One of the primary purposes of the Court of Appeals for the Federal Circuit (C.A.F.C.) is to ensure consistent claim construction results from the several district courts. Well, good luck on that! (American Piledriving Equipment, Inc. v. Geoquip, Inc. and American Piledriving Equipment, Inc. v. Bay Machinery Corporation)
American Piledriving is the owner of a patent, the `964 patent, directed to counterweights for vibratory pile drivers which, as the name implies, are used to drive piles or support columns into the ground. Hydraulic Power Systems, Inc. is the manufacturer of certain vibratory pile drivers which are considered, by American Piledriving, to infringe the `964 patent. As might be expected, American Piledriving sued Hydraulic Power Systems. Not content with this, however, American Piledriving went on to sue six distributors and users of the Hydraulic Power Systems pile drivers – in six separate suits filed in six different courts!
Whether the accused pile drivers infringed the `964 patent largely turned on the construction of three claim terms.
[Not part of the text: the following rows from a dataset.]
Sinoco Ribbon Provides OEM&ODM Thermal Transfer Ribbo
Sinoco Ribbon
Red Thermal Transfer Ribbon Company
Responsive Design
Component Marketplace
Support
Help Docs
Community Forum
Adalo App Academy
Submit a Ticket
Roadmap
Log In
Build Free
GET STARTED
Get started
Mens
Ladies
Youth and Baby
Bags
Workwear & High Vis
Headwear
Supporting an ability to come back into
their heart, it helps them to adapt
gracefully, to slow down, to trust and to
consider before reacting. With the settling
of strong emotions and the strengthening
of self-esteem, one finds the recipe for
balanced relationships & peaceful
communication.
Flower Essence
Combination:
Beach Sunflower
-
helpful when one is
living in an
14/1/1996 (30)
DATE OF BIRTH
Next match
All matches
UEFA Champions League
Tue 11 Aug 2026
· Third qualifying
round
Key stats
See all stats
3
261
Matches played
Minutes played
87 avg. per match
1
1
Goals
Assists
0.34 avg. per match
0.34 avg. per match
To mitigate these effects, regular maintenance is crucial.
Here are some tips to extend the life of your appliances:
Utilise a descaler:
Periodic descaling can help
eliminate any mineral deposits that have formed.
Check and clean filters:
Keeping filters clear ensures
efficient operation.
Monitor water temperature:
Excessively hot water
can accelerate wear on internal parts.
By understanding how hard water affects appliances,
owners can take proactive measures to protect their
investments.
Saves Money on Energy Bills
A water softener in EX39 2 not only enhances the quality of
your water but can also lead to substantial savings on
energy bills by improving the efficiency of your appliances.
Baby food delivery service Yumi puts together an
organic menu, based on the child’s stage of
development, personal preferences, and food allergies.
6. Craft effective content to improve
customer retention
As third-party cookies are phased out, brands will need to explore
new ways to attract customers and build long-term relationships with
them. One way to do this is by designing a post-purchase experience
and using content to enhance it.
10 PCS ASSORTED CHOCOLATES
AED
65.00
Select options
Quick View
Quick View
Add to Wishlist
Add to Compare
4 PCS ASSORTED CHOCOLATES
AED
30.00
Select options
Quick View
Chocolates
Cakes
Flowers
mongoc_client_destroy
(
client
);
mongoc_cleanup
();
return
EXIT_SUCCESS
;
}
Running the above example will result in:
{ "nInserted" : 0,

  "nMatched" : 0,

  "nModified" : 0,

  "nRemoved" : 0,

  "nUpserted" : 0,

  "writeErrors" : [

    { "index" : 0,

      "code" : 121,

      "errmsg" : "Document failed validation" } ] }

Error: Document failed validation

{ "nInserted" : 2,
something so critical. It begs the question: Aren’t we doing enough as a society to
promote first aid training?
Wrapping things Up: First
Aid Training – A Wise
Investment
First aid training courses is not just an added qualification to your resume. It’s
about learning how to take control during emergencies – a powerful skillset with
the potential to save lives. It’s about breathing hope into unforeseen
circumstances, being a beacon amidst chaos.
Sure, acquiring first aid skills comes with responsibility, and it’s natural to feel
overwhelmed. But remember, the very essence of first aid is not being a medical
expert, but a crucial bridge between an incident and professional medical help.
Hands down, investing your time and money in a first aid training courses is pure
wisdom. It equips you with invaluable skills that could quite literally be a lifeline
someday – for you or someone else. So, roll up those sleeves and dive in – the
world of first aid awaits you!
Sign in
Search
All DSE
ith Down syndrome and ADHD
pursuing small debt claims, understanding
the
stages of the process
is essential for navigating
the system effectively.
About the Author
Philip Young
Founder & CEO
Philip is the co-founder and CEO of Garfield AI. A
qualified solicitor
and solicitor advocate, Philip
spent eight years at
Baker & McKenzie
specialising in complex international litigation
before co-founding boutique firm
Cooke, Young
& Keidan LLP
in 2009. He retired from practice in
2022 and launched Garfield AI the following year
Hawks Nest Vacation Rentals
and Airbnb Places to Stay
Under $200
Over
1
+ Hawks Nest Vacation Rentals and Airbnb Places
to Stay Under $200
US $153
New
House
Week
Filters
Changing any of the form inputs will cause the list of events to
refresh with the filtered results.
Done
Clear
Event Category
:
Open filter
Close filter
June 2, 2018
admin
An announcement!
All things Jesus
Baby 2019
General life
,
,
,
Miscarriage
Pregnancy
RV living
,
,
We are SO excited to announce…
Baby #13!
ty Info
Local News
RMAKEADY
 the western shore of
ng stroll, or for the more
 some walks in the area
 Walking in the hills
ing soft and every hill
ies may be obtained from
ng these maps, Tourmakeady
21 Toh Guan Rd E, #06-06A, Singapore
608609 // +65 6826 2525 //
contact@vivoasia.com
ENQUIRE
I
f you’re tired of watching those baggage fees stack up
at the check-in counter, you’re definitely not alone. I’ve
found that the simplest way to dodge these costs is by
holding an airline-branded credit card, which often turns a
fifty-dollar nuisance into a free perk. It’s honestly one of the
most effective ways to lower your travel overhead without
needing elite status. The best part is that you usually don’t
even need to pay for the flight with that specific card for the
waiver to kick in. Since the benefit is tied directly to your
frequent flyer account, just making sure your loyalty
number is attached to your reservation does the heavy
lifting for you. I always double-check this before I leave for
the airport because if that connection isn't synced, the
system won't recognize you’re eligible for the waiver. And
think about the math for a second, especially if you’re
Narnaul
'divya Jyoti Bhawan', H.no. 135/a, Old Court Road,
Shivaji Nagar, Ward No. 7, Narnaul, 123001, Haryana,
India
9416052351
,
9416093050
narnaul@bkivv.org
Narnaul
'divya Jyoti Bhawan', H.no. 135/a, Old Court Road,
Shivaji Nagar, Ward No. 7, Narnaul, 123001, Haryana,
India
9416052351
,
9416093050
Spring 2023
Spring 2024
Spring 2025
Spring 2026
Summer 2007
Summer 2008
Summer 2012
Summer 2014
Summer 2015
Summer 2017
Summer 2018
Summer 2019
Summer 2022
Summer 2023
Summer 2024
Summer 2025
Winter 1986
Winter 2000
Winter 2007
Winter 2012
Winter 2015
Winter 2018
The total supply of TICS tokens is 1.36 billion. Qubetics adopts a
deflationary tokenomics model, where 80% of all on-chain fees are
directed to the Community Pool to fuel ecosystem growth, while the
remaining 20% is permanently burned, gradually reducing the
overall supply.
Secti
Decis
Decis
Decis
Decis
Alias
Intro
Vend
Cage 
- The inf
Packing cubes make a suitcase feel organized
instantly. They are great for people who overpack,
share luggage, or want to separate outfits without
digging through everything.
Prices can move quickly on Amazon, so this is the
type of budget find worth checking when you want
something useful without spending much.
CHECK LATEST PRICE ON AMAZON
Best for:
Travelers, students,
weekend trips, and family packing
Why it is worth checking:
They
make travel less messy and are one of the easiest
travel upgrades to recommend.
All seven district courts considered those three terms in rendering their claim constructions. No two construed all three terms the same way!
Two of the cases, from the Eastern District of Virginia and the Northern District of California, were combined on appeal to the C.A.F.C. The two district courts had agreed as to the construction of one of the three terms, but disagreed as to the other two. While we do not wish to be seen as somehow commenting on the merits of the courts, we note that the C.A.F.C. agreed with the Virginians on both disputed constructions and found that the Californians had “impermissibly read in” limitations to the two claim terms. Not that it made any difference. The California court had entered a summary judgment of noninfringement. After correcting the California claim construction, the C.A.F.C. affirmed the summary judgment.
THE LESSON TO BE LEARNED: Claim construction remains unpredictable and inconsistent.